Systemic cytokine responses to B. thailandensis are not dependent on individual TLRs or MyD88. Mice were infected as described in the legend for Fig. 4 after deposition of ∼400 CFU/lung (A) or ∼550 CFU/lung (B). Serum cytokines were measured in duplicate at 24 and 72 h after infection. (A) Seven mice total per strain were sampled at 24 h, and eight mice total per strain were sampled at 72 h; data from the two comparable experiments performed independently were combined. (B) Four mice per strain were sampled at each time point, and the data displayed represent one of two comparable experiments performed independently. Data are plotted as means ± standard deviations.

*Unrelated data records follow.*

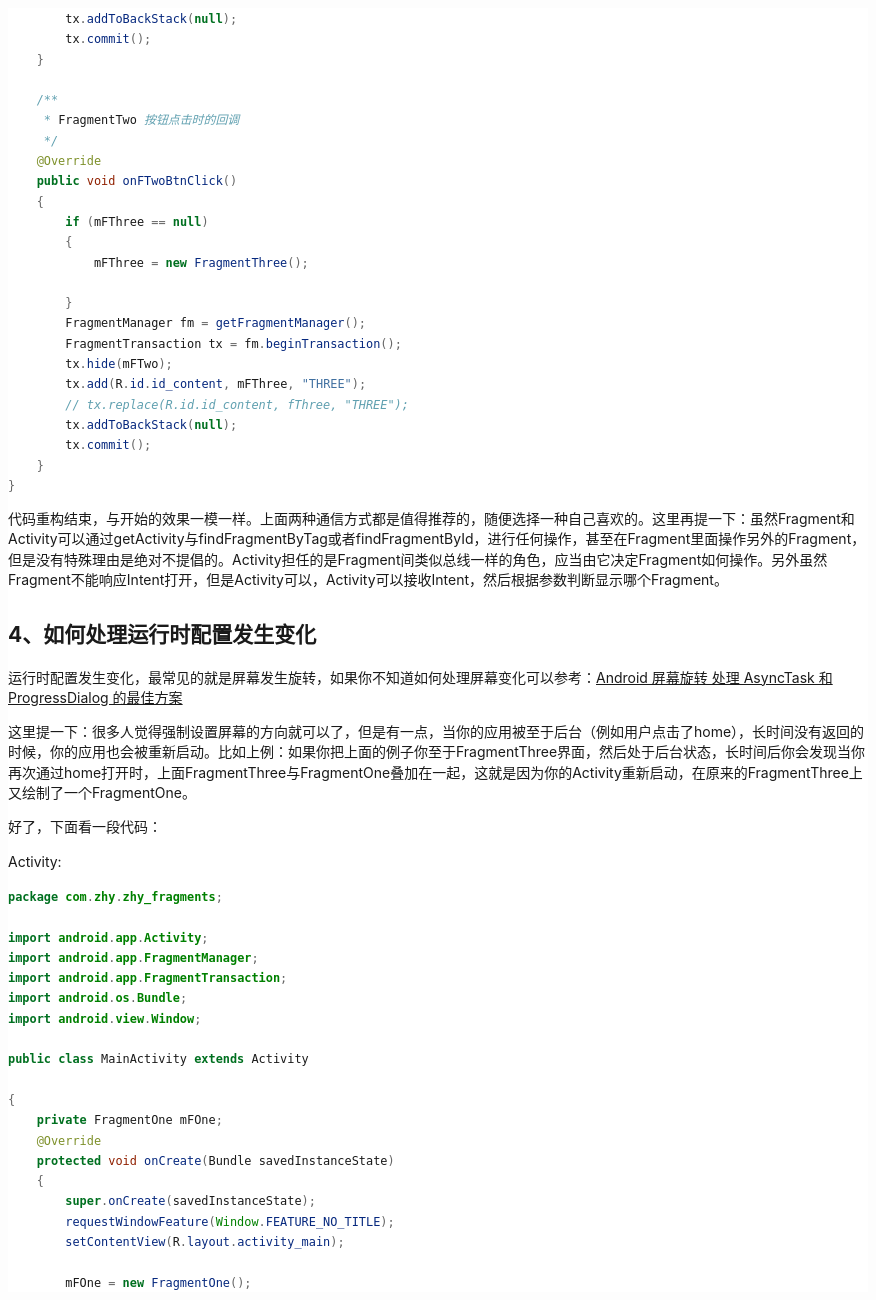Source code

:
 ```java
        tx.addToBackStack(null);
        tx.commit();
    }

    /**
     * FragmentTwo 按钮点击时的回调
     */
    @Override
    public void onFTwoBtnClick()
    {
        if (mFThree == null)
        {
            mFThree = new FragmentThree();

        }
        FragmentManager fm = getFragmentManager();
        FragmentTransaction tx = fm.beginTransaction();
        tx.hide(mFTwo);
        tx.add(R.id.id_content, mFThree, "THREE");
        // tx.replace(R.id.id_content, fThree, "THREE");
        tx.addToBackStack(null);
        tx.commit();
    }
}
```

代码重构结束，与开始的效果一模一样。上面两种通信方式都是值得推荐的，随便选择一种自己喜欢的。这里再提一下：虽然Fragment和Activity可以通过getActivity与findFragmentByTag或者findFragmentById，进行任何操作，甚至在Fragment里面操作另外的Fragment，但是没有特殊理由是绝对不提倡的。Activity担任的是Fragment间类似总线一样的角色，应当由它决定Fragment如何操作。另外虽然Fragment不能响应Intent打开，但是Activity可以，Activity可以接收Intent，然后根据参数判断显示哪个Fragment。

## 4、如何处理运行时配置发生变化

运行时配置发生变化，最常见的就是屏幕发生旋转，如果你不知道如何处理屏幕变化可以参考：[Android 屏幕旋转 处理 AsyncTask 和 ProgressDialog 的最佳方案](https://blog.csdn.net/lmj623565791/article/details/37936275)

这里提一下：很多人觉得强制设置屏幕的方向就可以了，但是有一点，当你的应用被至于后台（例如用户点击了home），长时间没有返回的时候，你的应用也会被重新启动。比如上例：如果你把上面的例子你至于FragmentThree界面，然后处于后台状态，长时间后你会发现当你再次通过home打开时，上面FragmentThree与FragmentOne叠加在一起，这就是因为你的Activity重新启动，在原来的FragmentThree上又绘制了一个FragmentOne。

好了，下面看一段代码：

Activity:

```java
package com.zhy.zhy_fragments;

import android.app.Activity;
import android.app.FragmentManager;
import android.app.FragmentTransaction;
import android.os.Bundle;
import android.view.Window;

public class MainActivity extends Activity

{
	private FragmentOne mFOne;
    @Override
    protected void onCreate(Bundle savedInstanceState)
    {
        super.onCreate(savedInstanceState);
        requestWindowFeature(Window.FEATURE_NO_TITLE);
        setContentView(R.layout.activity_main);

        mFOne = new FragmentOne();
```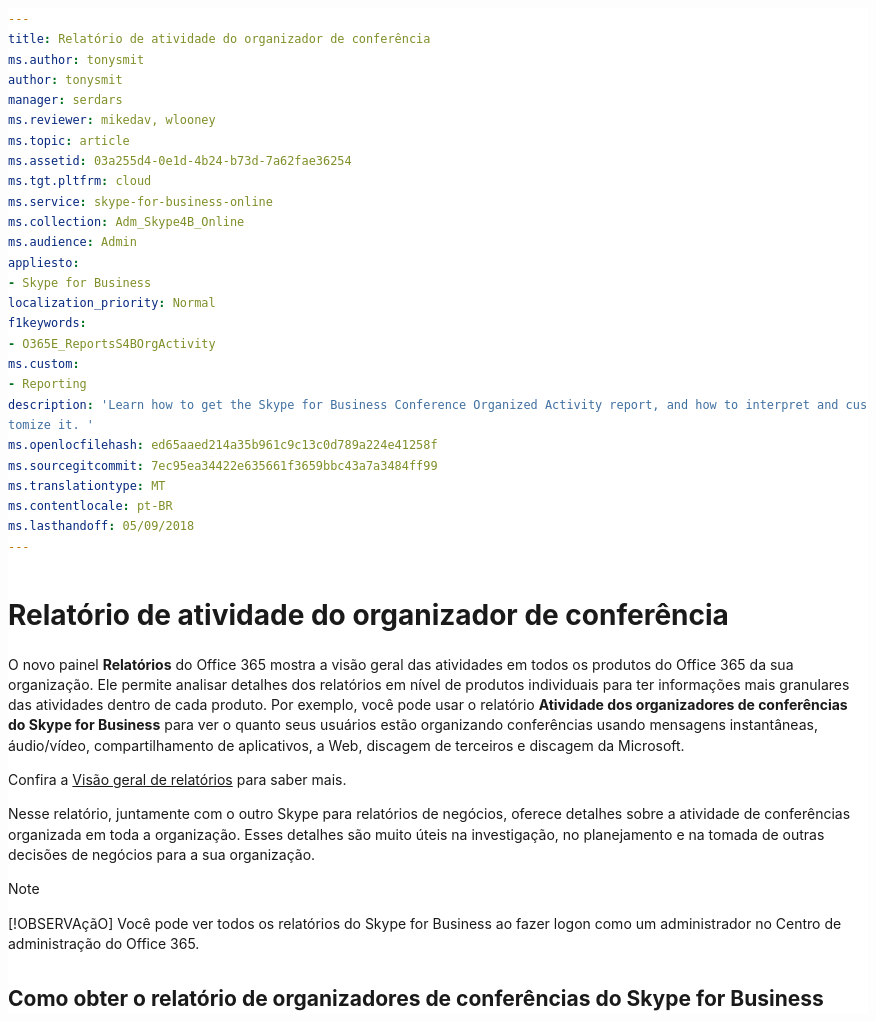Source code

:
 ```yaml
---
title: Relatório de atividade do organizador de conferência
ms.author: tonysmit
author: tonysmit
manager: serdars
ms.reviewer: mikedav, wlooney
ms.topic: article
ms.assetid: 03a255d4-0e1d-4b24-b73d-7a62fae36254
ms.tgt.pltfrm: cloud
ms.service: skype-for-business-online
ms.collection: Adm_Skype4B_Online
ms.audience: Admin
appliesto:
- Skype for Business
localization_priority: Normal
f1keywords:
- O365E_ReportsS4BOrgActivity
ms.custom:
- Reporting
description: 'Learn how to get the Skype for Business Conference Organized Activity report, and how to interpret and customize it. '
ms.openlocfilehash: ed65aaed214a35b961c9c13c0d789a224e41258f
ms.sourcegitcommit: 7ec95ea34422e635661f3659bbc43a7a3484ff99
ms.translationtype: MT
ms.contentlocale: pt-BR
ms.lasthandoff: 05/09/2018
---
```

# <a name="conference-organizer-activity-report"></a>Relatório de atividade do organizador de conferência

O novo painel **Relatórios** do Office 365 mostra a visão geral das atividades em todos os produtos do Office 365 da sua organização. Ele permite analisar detalhes dos relatórios em nível de produtos individuais para ter informações mais granulares das atividades dentro de cada produto. Por exemplo, você pode usar o relatório **Atividade dos organizadores de conferências do Skype for Business** para ver o quanto seus usuários estão organizando conferências usando mensagens instantâneas, áudio/vídeo, compartilhamento de aplicativos, a Web, discagem de terceiros e discagem da Microsoft. 

Confira a [Visão geral de relatórios](https://support.office.com/article/0d6dfb17-8582-4172-a9a9-aed798150263) para saber mais.
  
Nesse relatório, juntamente com o outro Skype para relatórios de negócios, oferece detalhes sobre a atividade de conferências organizada em toda a organização. Esses detalhes são muito úteis na investigação, no planejamento e na tomada de outras decisões de negócios para a sua organização. 
  
> [!NOTE]
> [!OBSERVAçãO] Você pode ver todos os relatórios do Skype for Business ao fazer logon como um administrador no Centro de administração do Office 365. 
  
## <a name="how-to-get-to-the-skype-for-business-conference-organizer-report"></a>Como obter o relatório de organizadores de conferências do Skype for Business
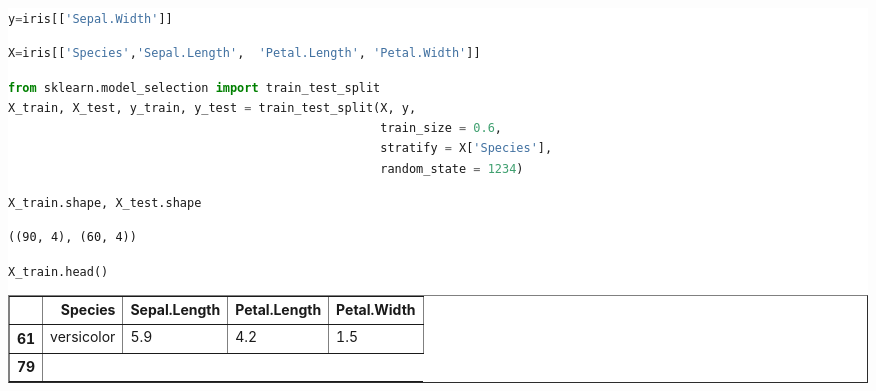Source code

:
 ```python
y=iris[['Sepal.Width']]
```


```python
X=iris[['Species','Sepal.Length',  'Petal.Length', 'Petal.Width']]
```


```python
from sklearn.model_selection import train_test_split
X_train, X_test, y_train, y_test = train_test_split(X, y,
                                                    train_size = 0.6,
                                                    stratify = X['Species'],
                                                    random_state = 1234)
```


```python
X_train.shape, X_test.shape
```




    ((90, 4), (60, 4))




```python
X_train.head()
```





  <div id="df-1fd56078-c9d3-4e9a-b338-1183eead04ff">
    <div class="colab-df-container">
      <div>
<style scoped>
    .dataframe tbody tr th:only-of-type {
        vertical-align: middle;
    }

    .dataframe tbody tr th {
        vertical-align: top;
    }

    .dataframe thead th {
        text-align: right;
    }
</style>
<table border="1" class="dataframe">
  <thead>
    <tr style="text-align: right;">
      <th></th>
      <th>Species</th>
      <th>Sepal.Length</th>
      <th>Petal.Length</th>
      <th>Petal.Width</th>
    </tr>
  </thead>
  <tbody>
    <tr>
      <th>61</th>
      <td>versicolor</td>
      <td>5.9</td>
      <td>4.2</td>
      <td>1.5</td>
    </tr>
    <tr>
      <th>79</th>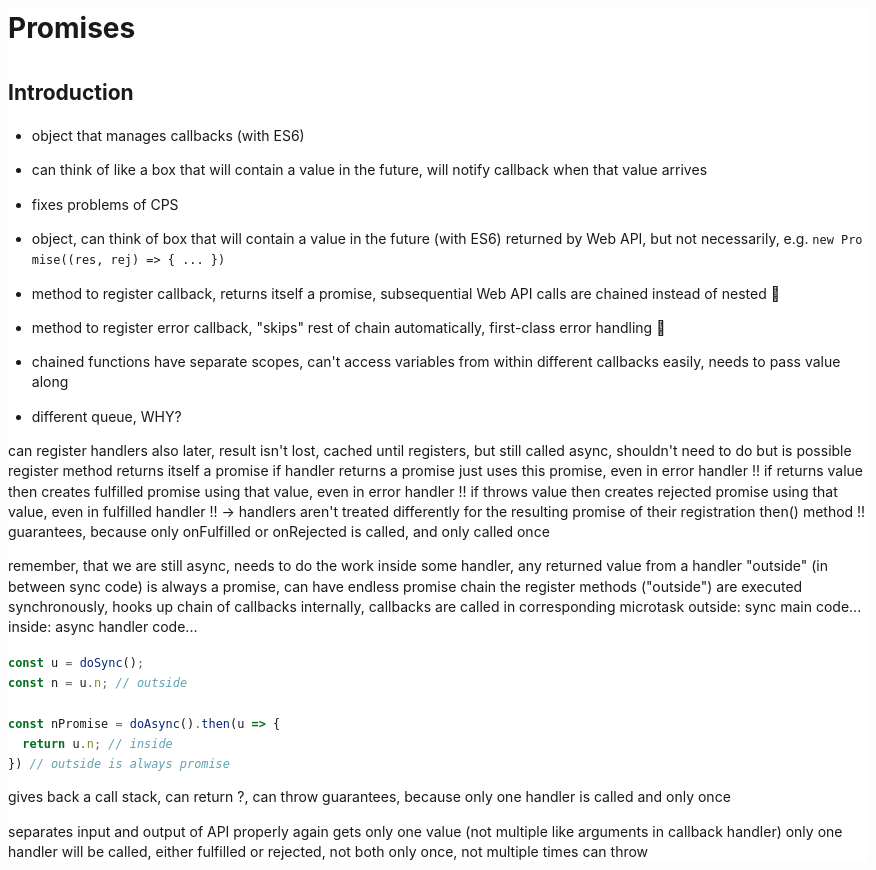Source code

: # Promises



## Introduction

- object that manages callbacks (with ES6)
- can think of like a box that will contain a value in the future, will notify callback when that value arrives
- fixes problems of CPS





- object, can think of box that will contain a value in the future (with ES6)
returned by Web API, but not necessarily, e.g. `new Promise((res, rej) => { ... })`
- method to register callback, returns itself a promise, subsequential Web API calls are chained instead of nested 🎉
- method to register error callback, "skips" rest of chain automatically, first-class error handling 🎉
- chained functions have separate scopes, can't access variables from within different callbacks easily, needs to pass value along

- different queue, WHY?

can register handlers also later, result isn't lost, cached until registers, but still called async, shouldn't need to do but is possible
register method returns itself a promise
  if handler returns a promise just uses this promise, even in error handler !!
  if returns value then creates fulfilled promise using that value, even in error handler !!
  if throws value then creates rejected promise using that value, even in fulfilled handler !!
  -> handlers aren't treated differently for the resulting promise of their registration then() method !!
guarantees, because only onFulfilled or onRejected is called, and only called once

remember, that we are still async, needs to do the work inside some handler, any returned value from a handler "outside" (in between sync code) is always a promise, can have endless promise chain
the register methods ("outside") are executed synchronously, hooks up chain of callbacks internally, callbacks are called in corresponding microtask
outside: sync main code...
inside: async handler code...

```javascript
const u = doSync();
const n = u.n; // outside

const nPromise = doAsync().then(u => {
  return u.n; // inside
}) // outside is always promise
```

gives back a call stack, can return ?, can throw
guarantees, because only one handler is called and only once

separates input and output of API properly again
gets only one value (not multiple like arguments in callback handler)
only one handler will be called, either fulfilled or rejected, not both
  only once, not multiple times
can throw
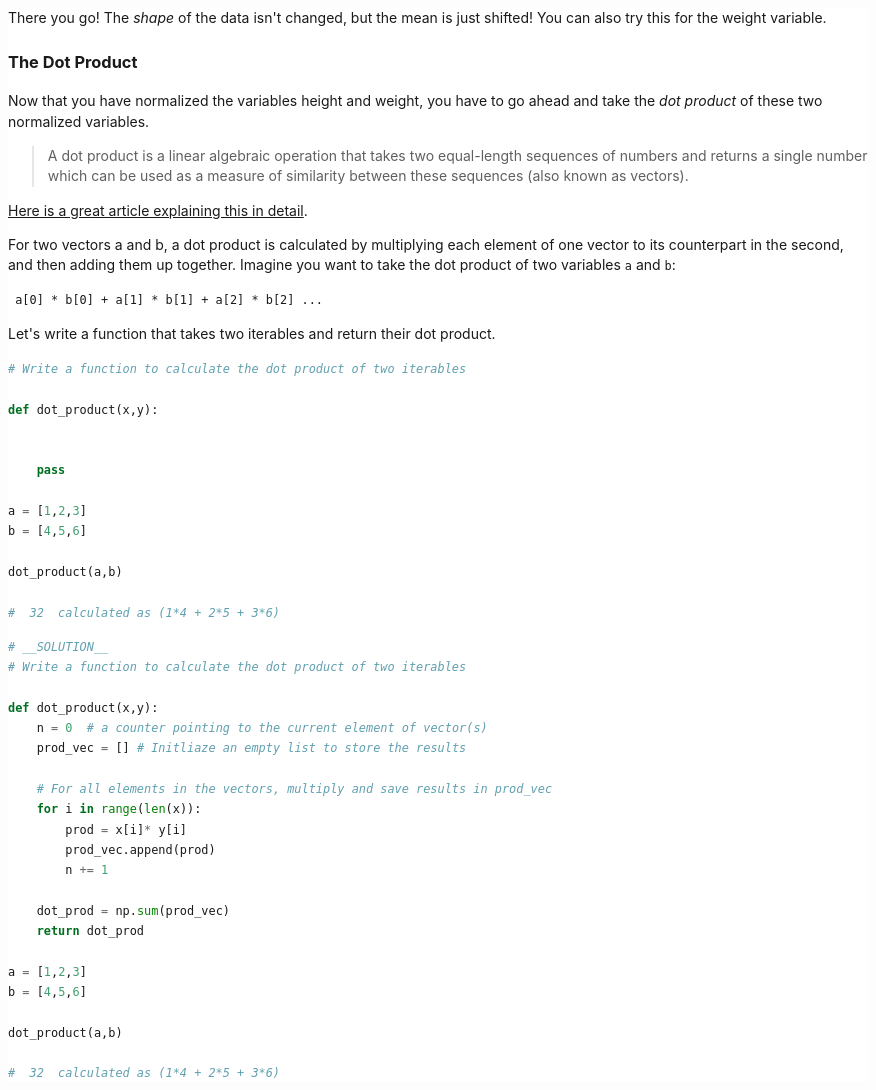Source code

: 
There you go! The _shape_ of the data isn't changed, but the mean is just shifted! You can also try this for the weight variable.

### The Dot Product
Now that you have normalized the variables height and weight, you have to go ahead and take the _dot product_ of these two normalized variables.

> A dot product is a linear algebraic operation that takes two equal-length sequences of numbers and returns a single number which can be used as a measure of similarity between these sequences (also known as vectors).

[Here is a great article explaining this in detail](https://betterexplained.com/articles/vector-calculus-understanding-the-dot-product/).

For two vectors a and b, a dot product is calculated by multiplying each element of one vector to its counterpart in the second, and then adding them up together. Imagine you want to take the dot product of two variables `a` and `b`:

```
 a[0] * b[0] + a[1] * b[1] + a[2] * b[2] ...

```

Let's write a function that takes two iterables and return their dot product. 


```python
# Write a function to calculate the dot product of two iterables 

def dot_product(x,y):
    
    
    pass

a = [1,2,3]
b = [4,5,6]

dot_product(a,b)

#  32  calculated as (1*4 + 2*5 + 3*6)
```


```python
# __SOLUTION__ 
# Write a function to calculate the dot product of two iterables 

def dot_product(x,y):
    n = 0  # a counter pointing to the current element of vector(s)
    prod_vec = [] # Initliaze an empty list to store the results 
    
    # For all elements in the vectors, multiply and save results in prod_vec
    for i in range(len(x)):
        prod = x[i]* y[i]
        prod_vec.append(prod)
        n += 1
        
    dot_prod = np.sum(prod_vec)
    return dot_prod

a = [1,2,3]
b = [4,5,6]

dot_product(a,b)

#  32  calculated as (1*4 + 2*5 + 3*6)
```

Statistical testing was performed after log transformation of data when displayed on a log scale with ANOVA and Bonferroni's post-test (A) or the t test (B) after. * indicates a P value of <0.05, and *** indicates a P value of <0.001 for MyD88^−/− versus WT. Mean values (± standard deviations) for serum cytokines in naïve C57BL/6 mice (n = 4) in pg/ml are as follows: TNF-α, 55 (± 0); MCP-1, 468 (± 0); IL-1β, 400 (± 0); IL-6, 72 (± 0); MIP-2, 50 (± 0); and KC, 155 (± 43).